▶ **What the exercise asks**
Retype the records below from their first line through the line holding "Picture 3: Full", including both ends and no pictures.

▶ **The input**
----

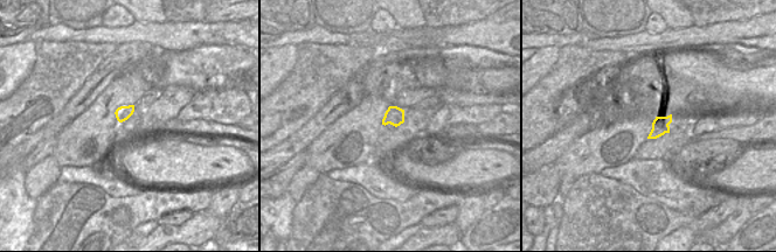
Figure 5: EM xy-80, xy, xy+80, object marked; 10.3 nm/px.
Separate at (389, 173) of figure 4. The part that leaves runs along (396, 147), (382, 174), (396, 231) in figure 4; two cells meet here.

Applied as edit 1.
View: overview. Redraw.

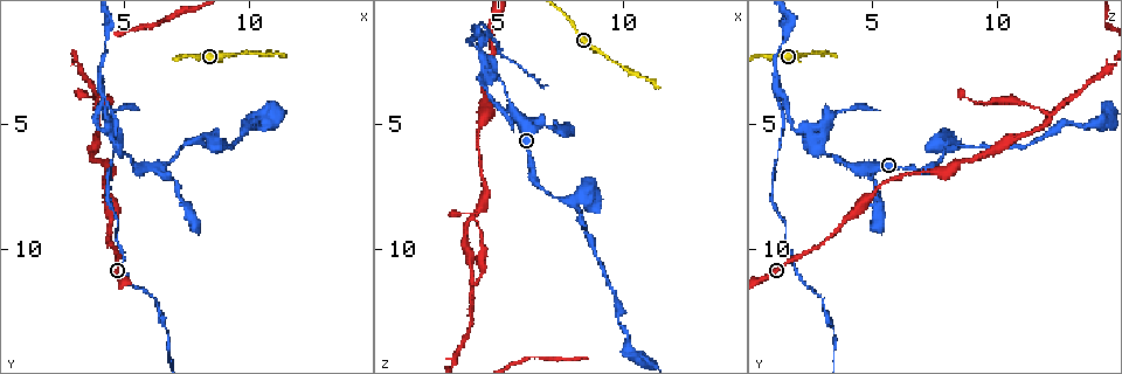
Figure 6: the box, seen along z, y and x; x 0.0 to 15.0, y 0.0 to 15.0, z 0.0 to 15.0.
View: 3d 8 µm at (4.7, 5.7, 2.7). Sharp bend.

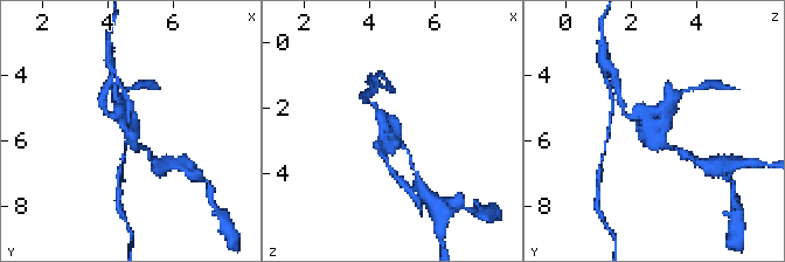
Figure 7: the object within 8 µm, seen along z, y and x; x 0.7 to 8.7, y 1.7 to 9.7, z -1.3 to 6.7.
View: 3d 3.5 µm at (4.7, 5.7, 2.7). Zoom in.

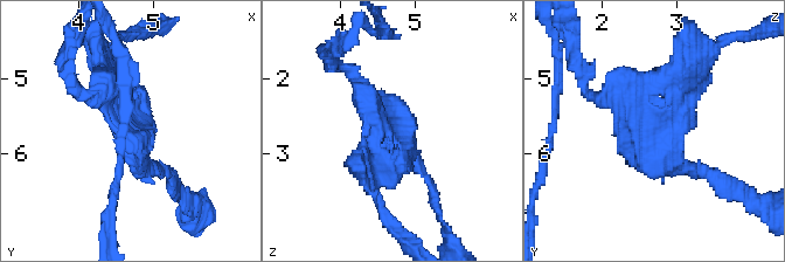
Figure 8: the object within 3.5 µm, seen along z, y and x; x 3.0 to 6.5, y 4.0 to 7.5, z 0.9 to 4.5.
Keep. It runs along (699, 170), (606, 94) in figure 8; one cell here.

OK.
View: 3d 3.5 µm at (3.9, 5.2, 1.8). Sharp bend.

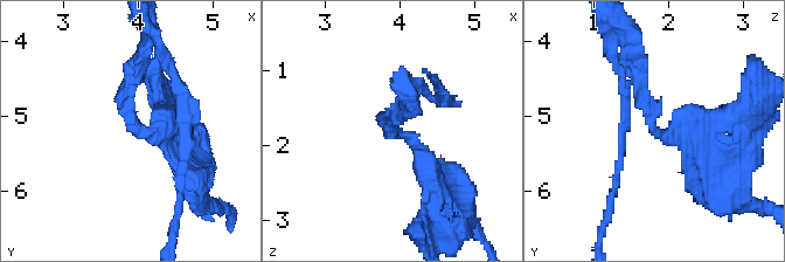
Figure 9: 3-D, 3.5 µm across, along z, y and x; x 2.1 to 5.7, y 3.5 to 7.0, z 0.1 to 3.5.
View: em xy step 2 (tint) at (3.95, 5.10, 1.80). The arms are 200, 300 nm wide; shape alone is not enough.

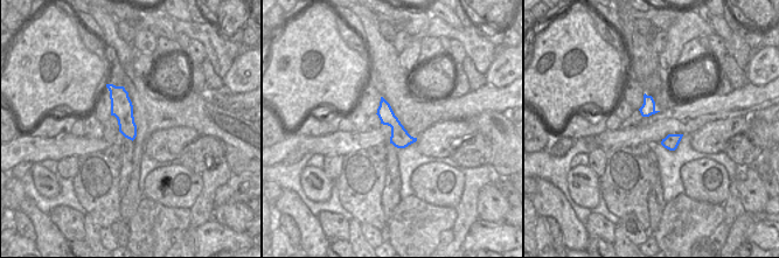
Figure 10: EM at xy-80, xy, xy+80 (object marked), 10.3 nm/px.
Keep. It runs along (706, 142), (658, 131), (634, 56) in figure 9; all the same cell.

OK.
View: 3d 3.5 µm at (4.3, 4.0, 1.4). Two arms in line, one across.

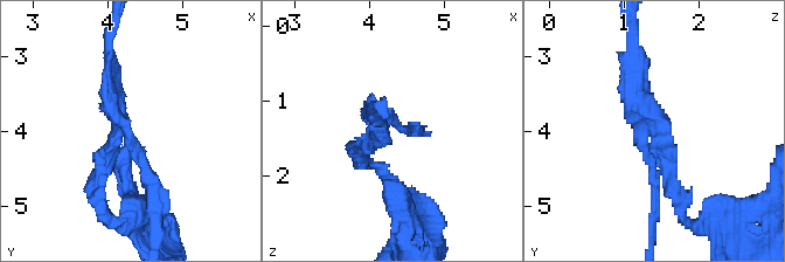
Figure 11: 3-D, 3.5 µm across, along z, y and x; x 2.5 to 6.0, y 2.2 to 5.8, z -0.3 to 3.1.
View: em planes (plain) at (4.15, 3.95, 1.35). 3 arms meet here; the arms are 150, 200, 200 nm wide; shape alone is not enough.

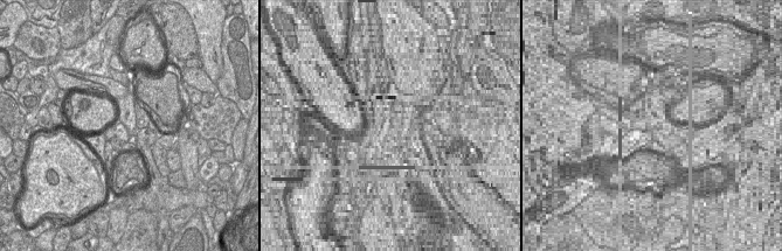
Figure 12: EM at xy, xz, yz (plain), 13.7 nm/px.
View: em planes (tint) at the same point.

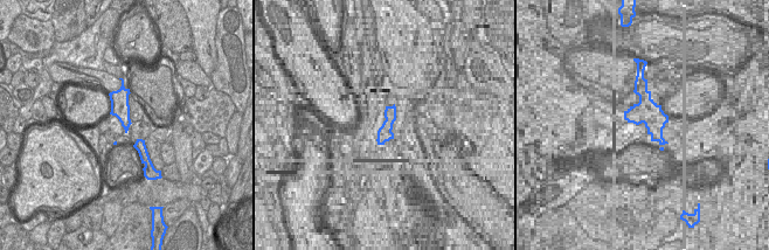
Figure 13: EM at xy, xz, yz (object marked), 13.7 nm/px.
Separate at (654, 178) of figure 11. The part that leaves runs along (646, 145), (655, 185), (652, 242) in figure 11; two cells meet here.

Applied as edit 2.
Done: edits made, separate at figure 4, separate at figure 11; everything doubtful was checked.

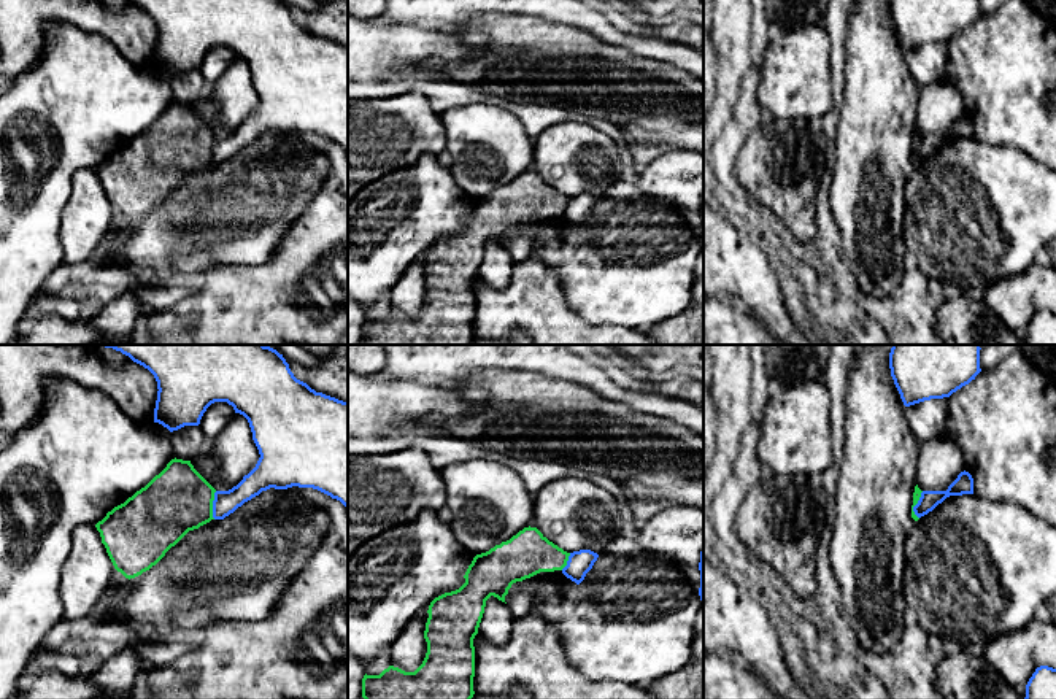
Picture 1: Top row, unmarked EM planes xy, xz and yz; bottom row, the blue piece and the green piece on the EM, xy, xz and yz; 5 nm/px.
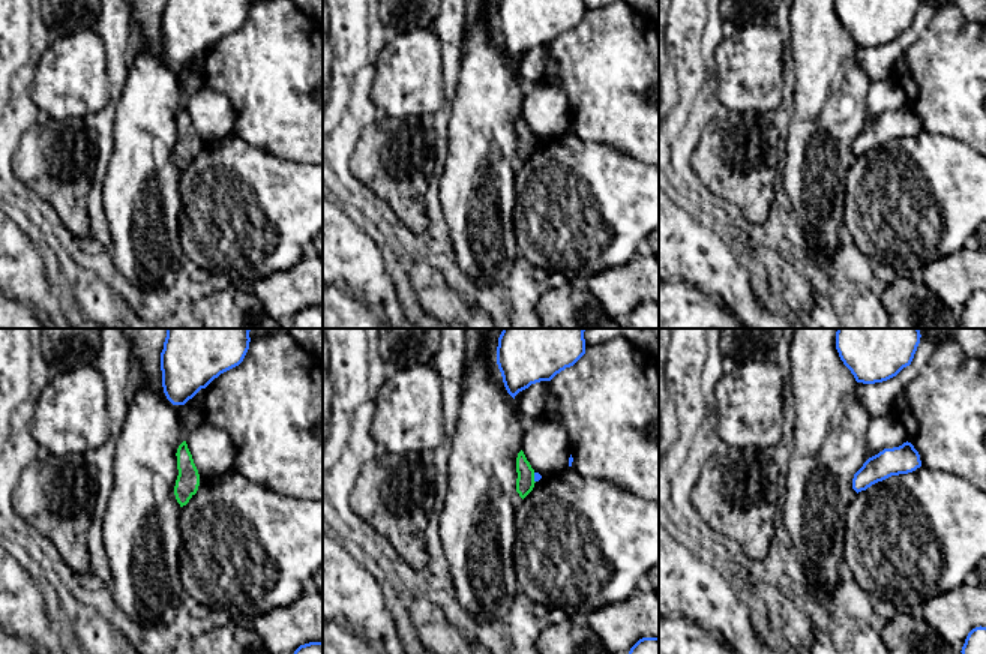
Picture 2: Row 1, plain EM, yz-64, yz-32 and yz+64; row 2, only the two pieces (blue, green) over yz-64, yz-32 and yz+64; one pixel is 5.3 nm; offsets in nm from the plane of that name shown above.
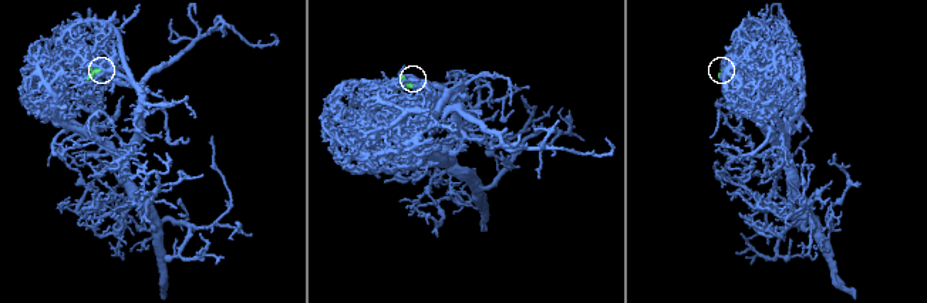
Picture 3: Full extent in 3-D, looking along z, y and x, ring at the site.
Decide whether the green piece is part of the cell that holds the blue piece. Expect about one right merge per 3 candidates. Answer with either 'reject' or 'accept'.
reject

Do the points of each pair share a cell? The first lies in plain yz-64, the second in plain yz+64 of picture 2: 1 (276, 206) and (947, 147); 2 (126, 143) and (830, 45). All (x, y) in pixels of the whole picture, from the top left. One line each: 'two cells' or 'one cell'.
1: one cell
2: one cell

----

▶ **Your response**
Figure 5: EM xy-80, xy, xy+80, object marked; 10.3 nm/px.
Separate at (389, 173) of figure 4. The part that leaves runs along (396, 147), (382, 174), (396, 231) in figure 4; two cells meet here.

Applied as edit 1.
View: overview. Redraw.

Figure 6: the box, seen along z, y and x; x 0.0 to 15.0, y 0.0 to 15.0, z 0.0 to 15.0.
View: 3d 8 µm at (4.7, 5.7, 2.7). Sharp bend.

Figure 7: the object within 8 µm, seen along z, y and x; x 0.7 to 8.7, y 1.7 to 9.7, z -1.3 to 6.7.
View: 3d 3.5 µm at (4.7, 5.7, 2.7). Zoom in.

Figure 8: the object within 3.5 µm, seen along z, y and x; x 3.0 to 6.5, y 4.0 to 7.5, z 0.9 to 4.5.
Keep. It runs along (699, 170), (606, 94) in figure 8; one cell here.

OK.
View: 3d 3.5 µm at (3.9, 5.2, 1.8). Sharp bend.

Figure 9: 3-D, 3.5 µm across, along z, y and x; x 2.1 to 5.7, y 3.5 to 7.0, z 0.1 to 3.5.
View: em xy step 2 (tint) at (3.95, 5.10, 1.80). The arms are 200, 300 nm wide; shape alone is not enough.

Figure 10: EM at xy-80, xy, xy+80 (object marked), 10.3 nm/px.
Keep. It runs along (706, 142), (658, 131), (634, 56) in figure 9; all the same cell.

OK.
View: 3d 3.5 µm at (4.3, 4.0, 1.4). Two arms in line, one across.

Figure 11: 3-D, 3.5 µm across, along z, y and x; x 2.5 to 6.0, y 2.2 to 5.8, z -0.3 to 3.1.
View: em planes (plain) at (4.15, 3.95, 1.35). 3 arms meet here; the arms are 150, 200, 200 nm wide; shape alone is not enough.

Figure 12: EM at xy, xz, yz (plain), 13.7 nm/px.
View: em planes (tint) at the same point.

Figure 13: EM at xy, xz, yz (object marked), 13.7 nm/px.
Separate at (654, 178) of figure 11. The part that leaves runs along (646, 145), (655, 185), (652, 242) in figure 11; two cells meet here.

Applied as edit 2.
Done: edits made, separate at figure 4, separate at figure 11; everything doubtful was checked.

Picture 1: Top row, unmarked EM planes xy, xz and yz; bottom row, the blue piece and the green piece on the EM, xy, xz and yz; 5 nm/px.
Picture 2: Row 1, plain EM, yz-64, yz-32 and yz+64; row 2, only the two pieces (blue, green) over yz-64, yz-32 and yz+64; one pixel is 5.3 nm; offsets in nm from the plane of that name shown above.
Picture 3: Full extent in 3-D, looking along z, y and x, ring at the site.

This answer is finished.